» Provided text
--------------------------------
Flexible ventilation – more than “fans on at night”

Traditional ambient ventilation was built around a stable pattern: cool, dry nights; cooler days; reliable seasonal cooling. In many regions, those patterns are now uneven at best.

Newer store designs try to build in ventilation flexibility:

• the ability to recirculate internal air when outside conditions are unhelpful (warm, wet, smoky, dusty),
• the option to blend a controlled proportion of outside air with recirculated air to fine-tune cooling and drying,
• and the capacity to switch between “drying mode” and “holding mode” without wholesale system changes.

This usually means more dampers, better-placed inlets and outlets, and control systems that can handle more than a simple on/off logic. It also requires enough sensor coverage to know when outside air is truly an asset – and when it is just bringing in warm moisture and risk.

Right-sized, staged refrigeration – avoiding all-or-nothing cooling

Refrigeration plant sized for a cooler past can struggle after a string of hot harvests. But simply installing a massive new chiller is rarely the smartest answer.

What is working better in many designs is:

• staging – multiple smaller compressors and evaporators instead of one or two big units, so capacity can be ramped up or down in steps,
• variable-speed fans and pumps – matching airflow and coolant flow to real demand rather than running everything at full power all the time,
• zoned circuits – allowing one part of the store to be cooled more aggressively while another coasts, depending on crop, risk and market plans.

The aim is to keep the crop within a narrow temperature band with as few peaks and troughs as possible, using the minimum energy needed. In an unstable outside world, over-cooling and then reheating (or constantly overshooting and correcting) becomes a very expensive habit.
--------------------------------
» Information supplied

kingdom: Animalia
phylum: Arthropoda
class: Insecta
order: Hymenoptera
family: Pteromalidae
--------------------------------
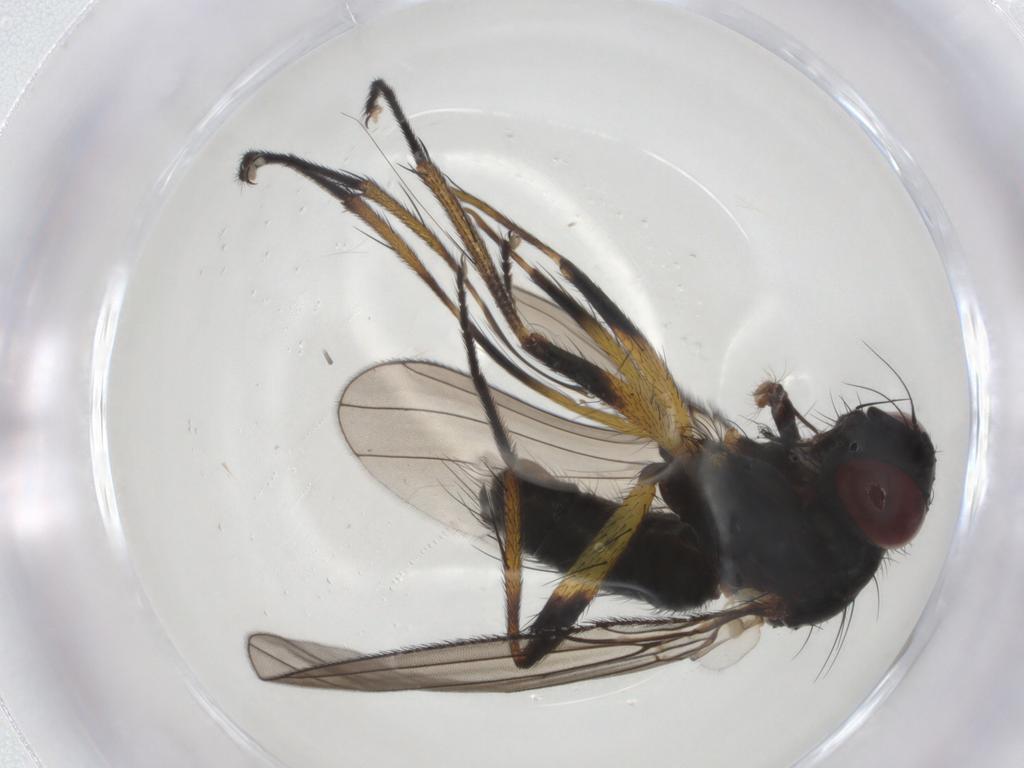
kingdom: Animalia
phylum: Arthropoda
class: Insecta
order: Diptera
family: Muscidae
--------------------------------
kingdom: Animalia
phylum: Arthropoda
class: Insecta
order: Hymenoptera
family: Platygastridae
--------------------------------
» Jobs
- a) In the crop storage text, what does staging use in place of one or two big refrigeration units?
- b) Reproduce the crop storage text word for word between "Flexible ventilation –" and "wholesale system changes.", inclusive.
The data here comes from a separate source that has nothing to do with the crop storage text.

» Results by task
- a) Multiple smaller compressors and evaporators.

- b)
Flexible ventilation – more than “fans on at night”

Traditional ambient ventilation was built around a stable pattern: cool, dry nights; cooler days; reliable seasonal cooling. In many regions, those patterns are now uneven at best.

Newer store designs try to build in ventilation flexibility:

• the ability to recirculate internal air when outside conditions are unhelpful (warm, wet, smoky, dusty),
• the option to blend a controlled proportion of outside air with recirculated air to fine-tune cooling and drying,
• and the capacity to switch between “drying mode” and “holding mode” without wholesale system changes.